Simulation of the projected river flow changes using integrated downscaling and Bayesian optimization-tuned kernel-based models

In terms of having a comprehensive vision toward investigating the impact of future climate changes, LARS-WG, a weather generator model, was employed in the present study to project future changes in precipitation and maximum and minimum temperature. Considering the significant uncertainties linked to future climate projections, three general circulation models (GCMs), HadGEM2-ES, BCC-CSM1, and CanESM2, were utilized to project the future climate depending on three important scenarios of emissions, RCP2.6, RCP4.5, and RCP8.5, covering the period of from 2020 to 2041. Two local synoptic stations in Iran, representing distinct climatic characteristics, were utilized to validate the model, by adopting the historical data spanning twenty years (2001-2020). The results indicated a decrease in mean runoff during spring for semiarid areas (maximum of 19.95 m3/s in May) and in both spring and winter for humid areas (maximum of 8.7 m3/s in May) over the next twenty years. Moreover, under the RCP8.5 scenario, the humid region experienced a maximum rainfall increase of 66.66 mm compared to the base period.

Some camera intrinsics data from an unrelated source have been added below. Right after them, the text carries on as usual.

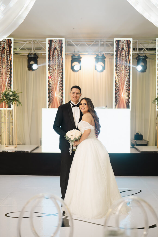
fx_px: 329
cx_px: 79
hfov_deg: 27.0
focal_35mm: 50
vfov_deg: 39.6
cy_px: 118
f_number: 1.4
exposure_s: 1/125
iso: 320
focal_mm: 50
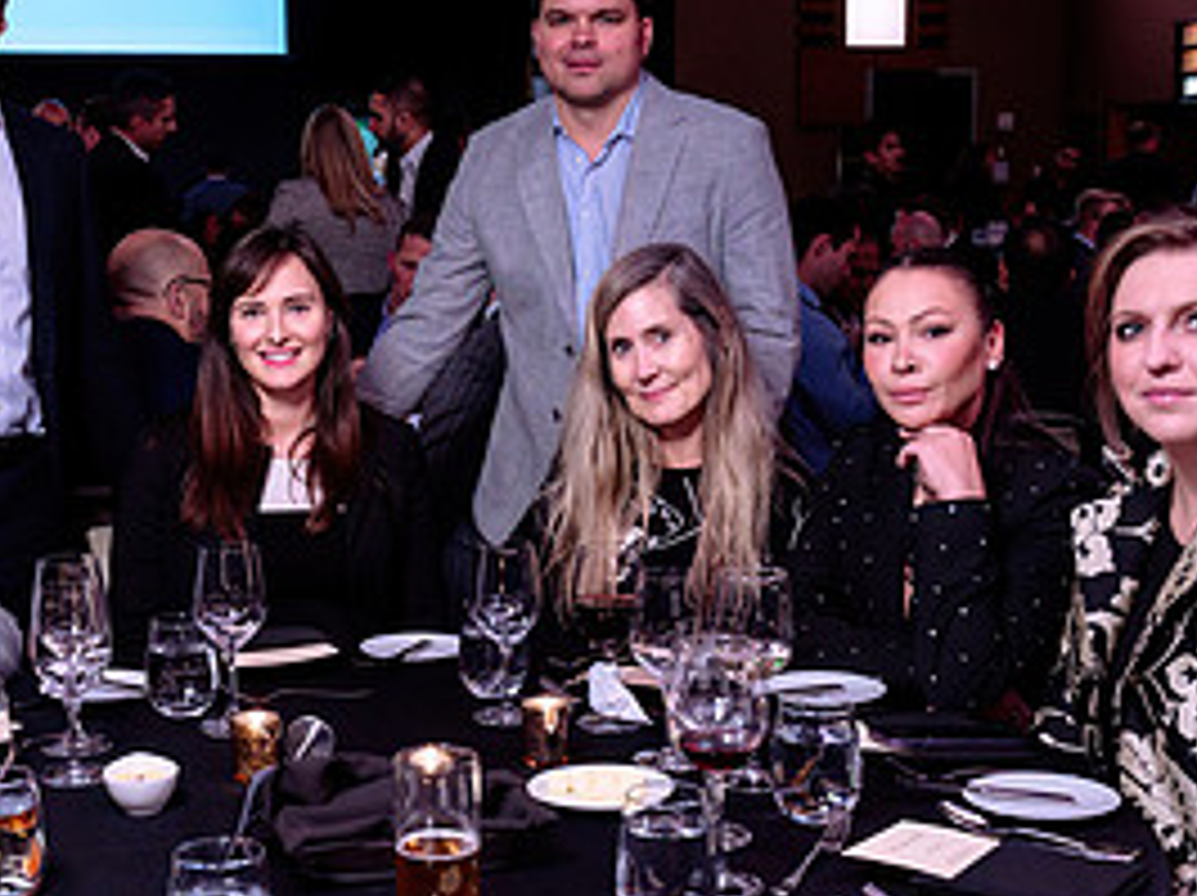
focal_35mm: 60
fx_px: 2073
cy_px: 508
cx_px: 437
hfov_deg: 32.0
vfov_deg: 24.4
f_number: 4
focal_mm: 26
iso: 800
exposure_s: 1/40
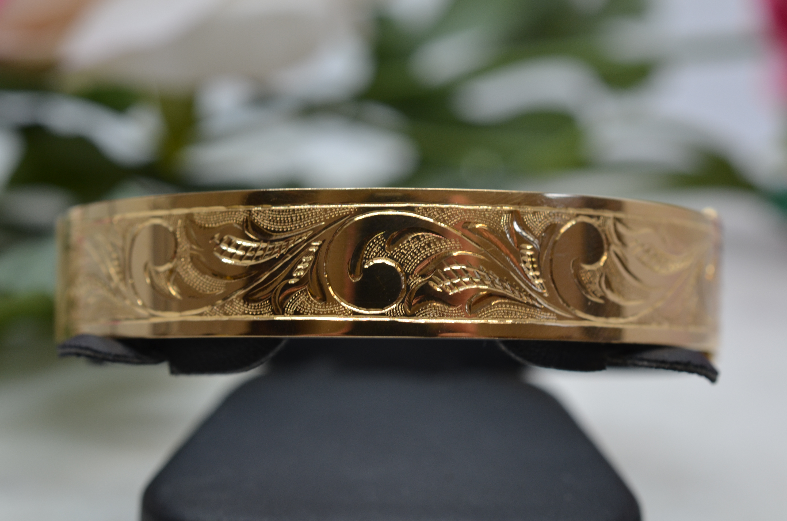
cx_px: 394
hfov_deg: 33.5
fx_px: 1309
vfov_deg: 22.5
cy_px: 260
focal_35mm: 60
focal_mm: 40
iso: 280
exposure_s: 1/60
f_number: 8
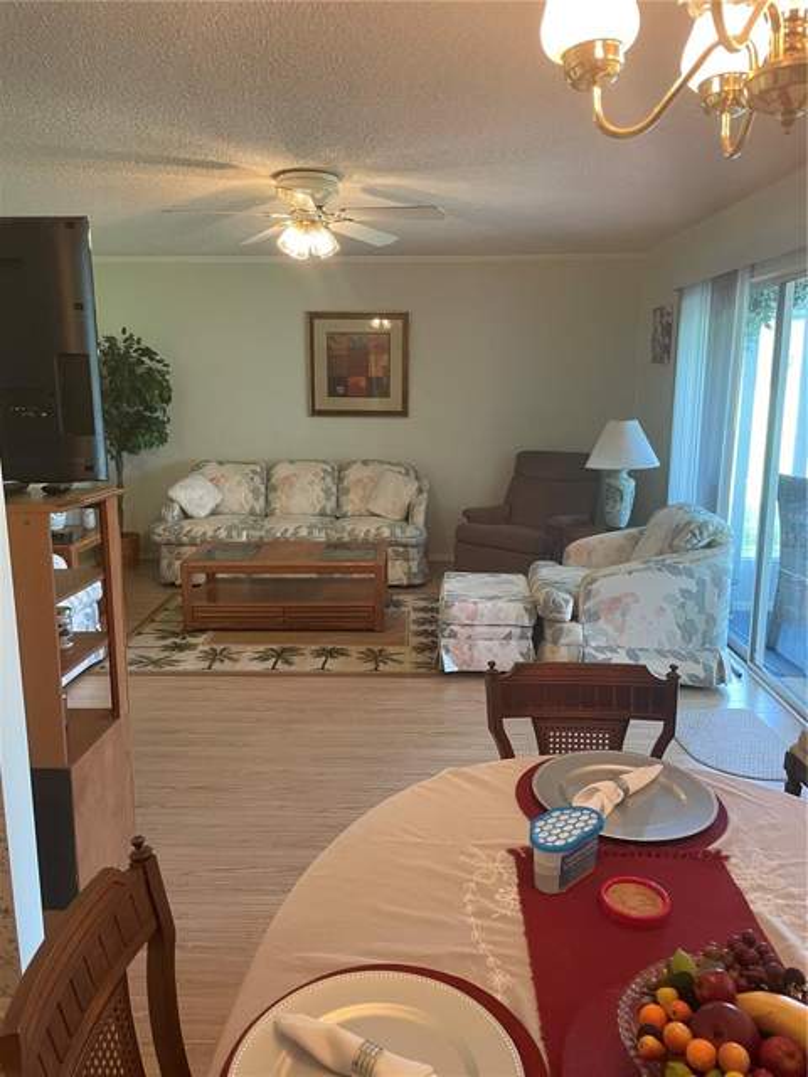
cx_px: 404
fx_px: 809
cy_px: 538
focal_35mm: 26
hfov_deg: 53.1
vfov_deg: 67.3
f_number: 1.6
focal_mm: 4.2
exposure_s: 1/60
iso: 200
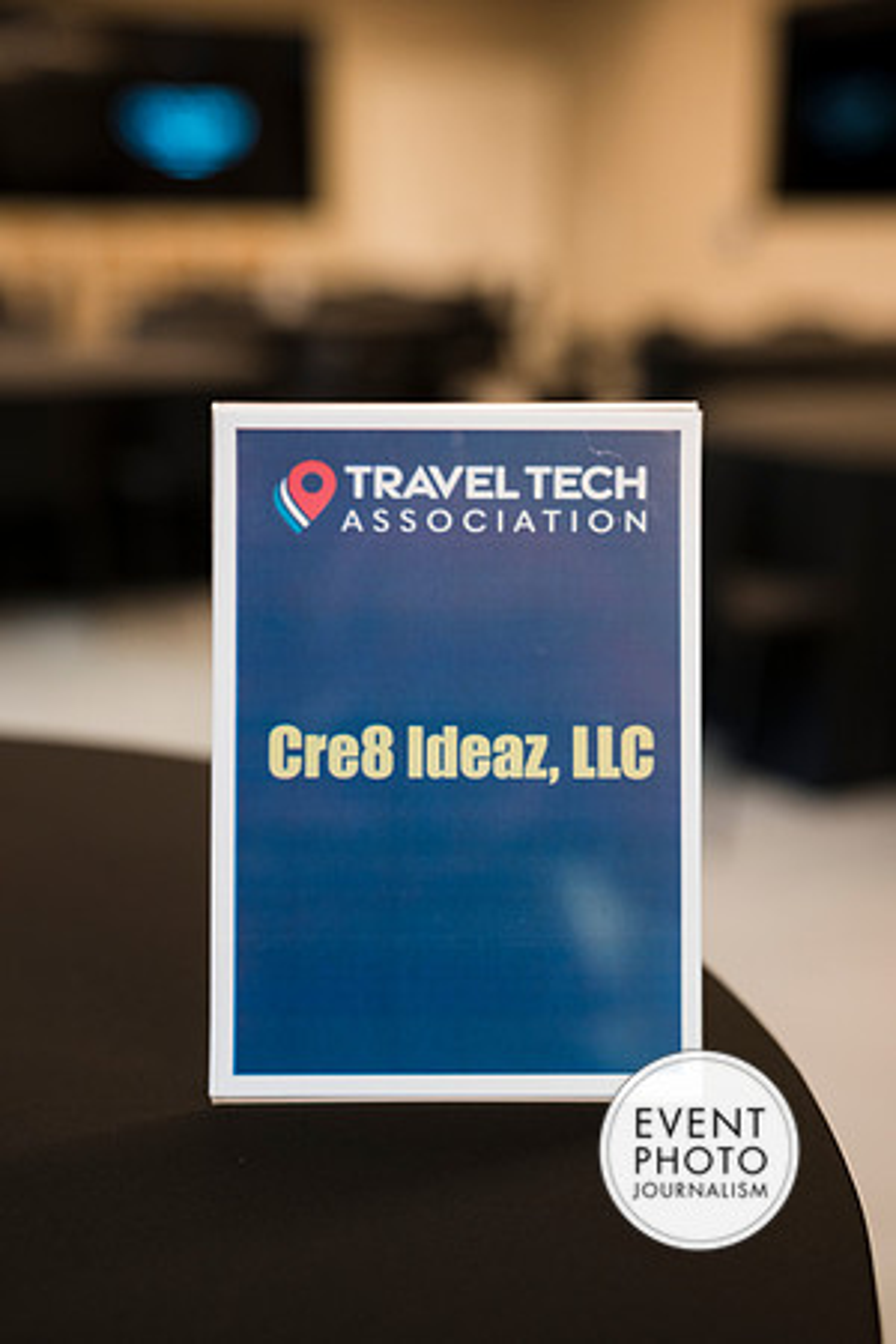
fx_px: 1792
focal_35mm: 48
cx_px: 448
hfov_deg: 28.1
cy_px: 672
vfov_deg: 41.1
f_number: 3.2
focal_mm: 48
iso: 800
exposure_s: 1/200
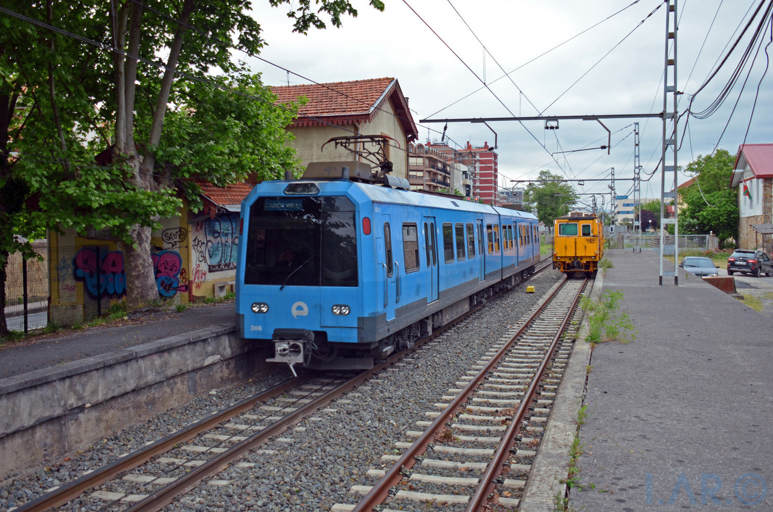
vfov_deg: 36.7
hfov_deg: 53.2
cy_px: 256
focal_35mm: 36
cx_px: 386
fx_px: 771
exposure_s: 1/250
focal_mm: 24
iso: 320
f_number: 4.5
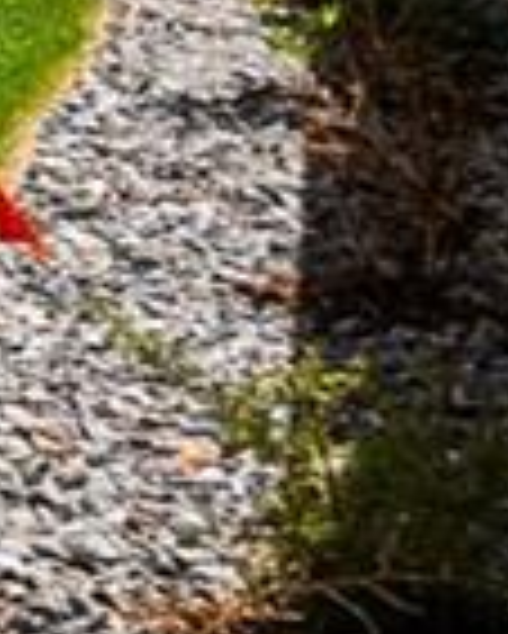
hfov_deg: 4.7
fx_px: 3191
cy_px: -360
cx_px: -2841
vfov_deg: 10.9
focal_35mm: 170
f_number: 8
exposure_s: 1/400
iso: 200
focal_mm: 16
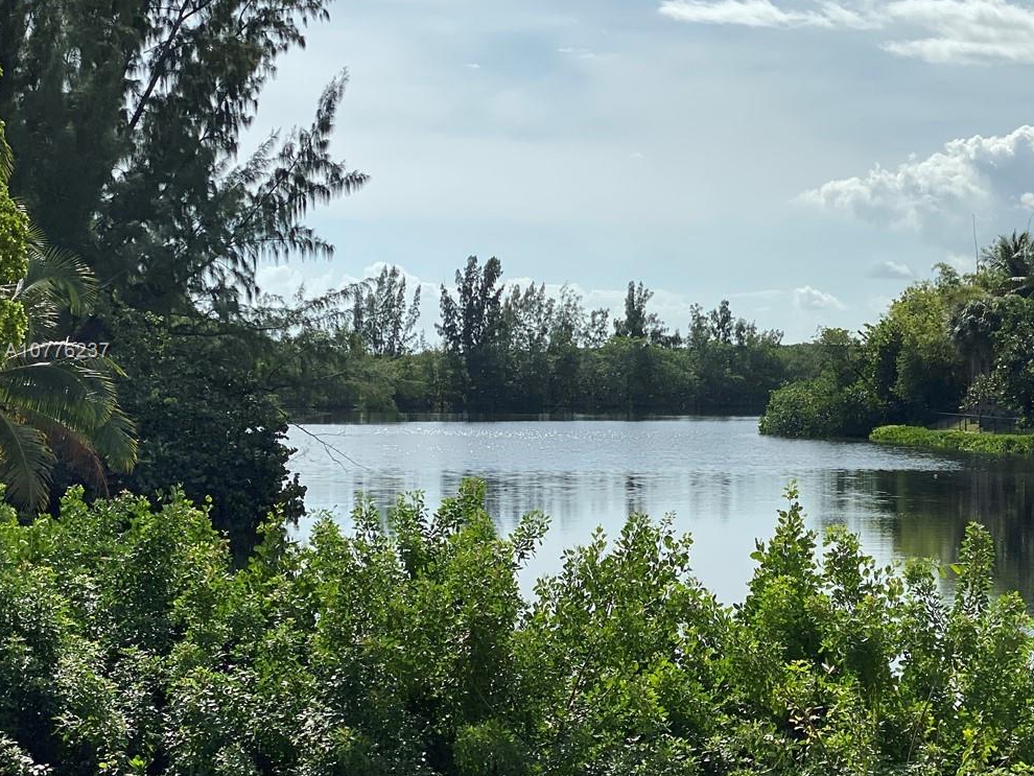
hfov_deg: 23.0
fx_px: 2510
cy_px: 352
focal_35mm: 84
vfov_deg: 17.6
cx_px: 780
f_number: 2
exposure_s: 1/3425
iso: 20
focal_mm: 6
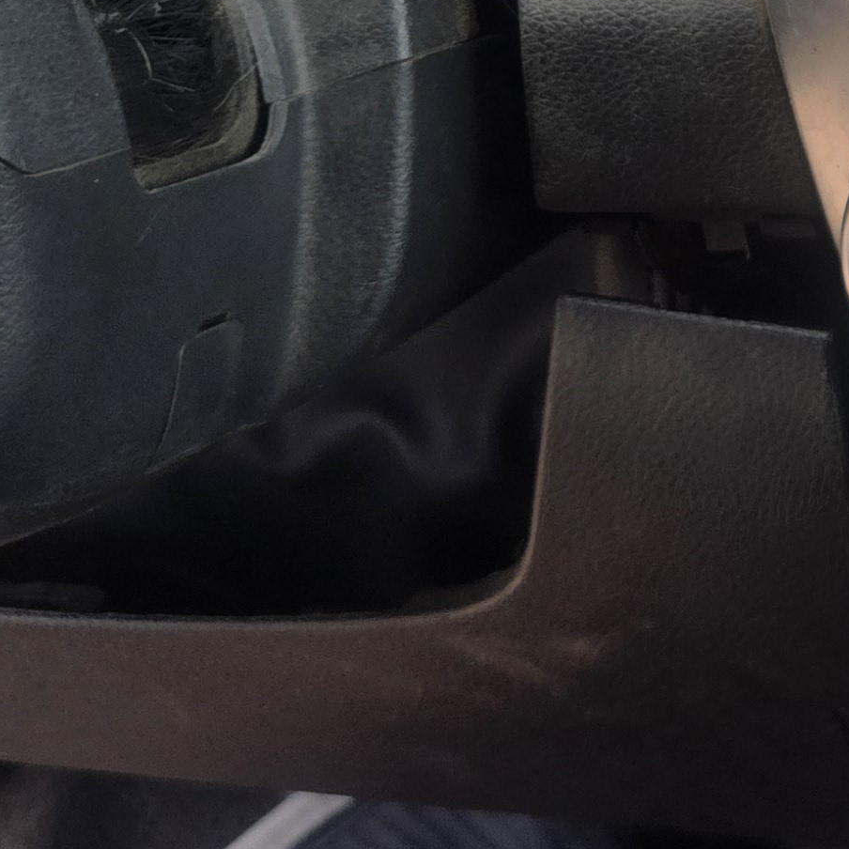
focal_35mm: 90
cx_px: 1576
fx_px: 2497
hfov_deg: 16.0
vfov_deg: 17.3
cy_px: -431
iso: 25
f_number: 1.8
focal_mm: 5.4
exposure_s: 1/214
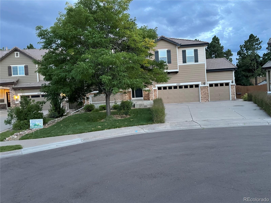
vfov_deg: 53.1
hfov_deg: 67.3
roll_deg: +4.3
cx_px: 136
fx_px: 204
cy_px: 102
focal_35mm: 26
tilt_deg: -0.3
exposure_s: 1/40
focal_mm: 4.2
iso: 640
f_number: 1.6
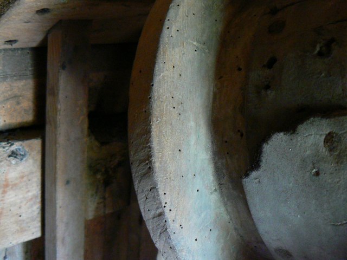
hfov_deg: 51.4
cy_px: 130
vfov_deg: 39.7
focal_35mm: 36
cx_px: 174
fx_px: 361
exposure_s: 1/8
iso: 200
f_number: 2.8
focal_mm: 6
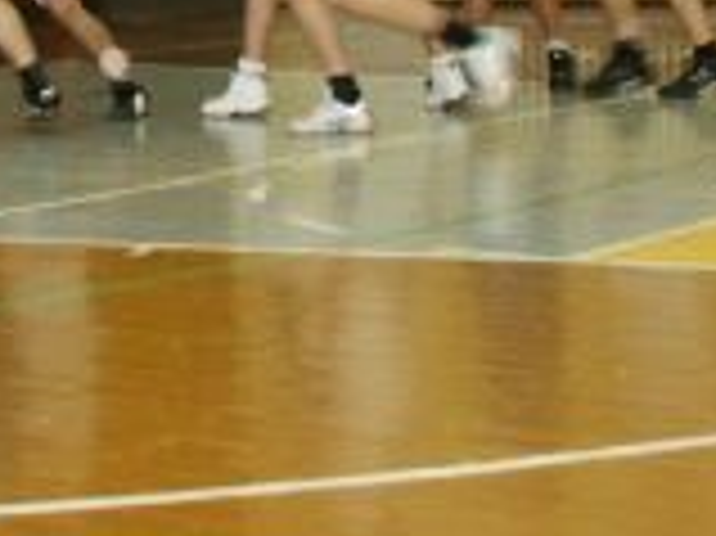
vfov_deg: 12.2
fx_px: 2418
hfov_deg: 16.6
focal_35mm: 117
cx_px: 61
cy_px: -209
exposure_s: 1/45
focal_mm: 7.19
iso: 200
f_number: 3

Additionally, the semi-arid region observed a maximum temperature increase of 1.18 degrees C under the same RCP8.5 scenario. The next step involved using downscaled parameters as inputs for the Bayesian optimization-based kernel-based models to simulate future runoff considering the impact of climate change. The results obtained demonstrate that the semi-arid region exhibits better forecasting capabilities, achieving evaluation criteria values of R = 0.973, NSE = 0.946, and RMSE = 0.020. The result emphasizes the need for implementing sustainable adaptation strategies to protect future water resources in the basin.